* **LISTED RECORDS**:
++++++

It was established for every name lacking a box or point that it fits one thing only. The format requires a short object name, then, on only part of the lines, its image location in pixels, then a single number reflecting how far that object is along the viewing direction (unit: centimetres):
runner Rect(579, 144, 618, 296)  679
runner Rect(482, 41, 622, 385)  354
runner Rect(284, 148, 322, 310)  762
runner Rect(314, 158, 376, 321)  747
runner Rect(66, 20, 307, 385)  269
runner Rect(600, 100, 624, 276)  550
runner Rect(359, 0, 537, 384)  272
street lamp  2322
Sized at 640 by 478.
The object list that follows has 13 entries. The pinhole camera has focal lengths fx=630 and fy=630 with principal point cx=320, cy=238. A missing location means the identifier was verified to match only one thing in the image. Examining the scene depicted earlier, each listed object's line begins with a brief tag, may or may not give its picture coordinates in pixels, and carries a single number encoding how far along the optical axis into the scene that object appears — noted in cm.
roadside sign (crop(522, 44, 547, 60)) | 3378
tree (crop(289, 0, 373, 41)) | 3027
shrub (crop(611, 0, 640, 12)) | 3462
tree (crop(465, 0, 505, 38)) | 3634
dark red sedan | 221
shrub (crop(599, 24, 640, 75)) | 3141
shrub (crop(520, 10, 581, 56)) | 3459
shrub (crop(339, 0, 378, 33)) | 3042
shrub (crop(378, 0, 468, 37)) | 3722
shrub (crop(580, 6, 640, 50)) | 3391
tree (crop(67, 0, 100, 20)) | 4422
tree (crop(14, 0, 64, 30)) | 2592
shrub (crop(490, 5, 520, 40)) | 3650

++++++

* **PROBLEM TO SOLVE**: Print the records above exactly as written.

* **EXERCISE RESULT**:
It was established for every name lacking a box or point that it fits one thing only. The format requires a short object name, then, on only part of the lines, its image location in pixels, then a single number reflecting how far that object is along the viewing direction (unit: centimetres):
runner Rect(579, 144, 618, 296)  679
runner Rect(482, 41, 622, 385)  354
runner Rect(284, 148, 322, 310)  762
runner Rect(314, 158, 376, 321)  747
runner Rect(66, 20, 307, 385)  269
runner Rect(600, 100, 624, 276)  550
runner Rect(359, 0, 537, 384)  272
street lamp  2322
Sized at 640 by 478.
The object list that follows has 13 entries. The pinhole camera has focal lengths fx=630 and fy=630 with principal point cx=320, cy=238. A missing location means the identifier was verified to match only one thing in the image. Examining the scene depicted earlier, each listed object's line begins with a brief tag, may or may not give its picture coordinates in pixels, and carries a single number encoding how far along the optical axis into the scene that object appears — noted in cm.
roadside sign (crop(522, 44, 547, 60)) | 3378
tree (crop(289, 0, 373, 41)) | 3027
shrub (crop(611, 0, 640, 12)) | 3462
tree (crop(465, 0, 505, 38)) | 3634
dark red sedan | 221
shrub (crop(599, 24, 640, 75)) | 3141
shrub (crop(520, 10, 581, 56)) | 3459
shrub (crop(339, 0, 378, 33)) | 3042
shrub (crop(378, 0, 468, 37)) | 3722
shrub (crop(580, 6, 640, 50)) | 3391
tree (crop(67, 0, 100, 20)) | 4422
tree (crop(14, 0, 64, 30)) | 2592
shrub (crop(490, 5, 520, 40)) | 3650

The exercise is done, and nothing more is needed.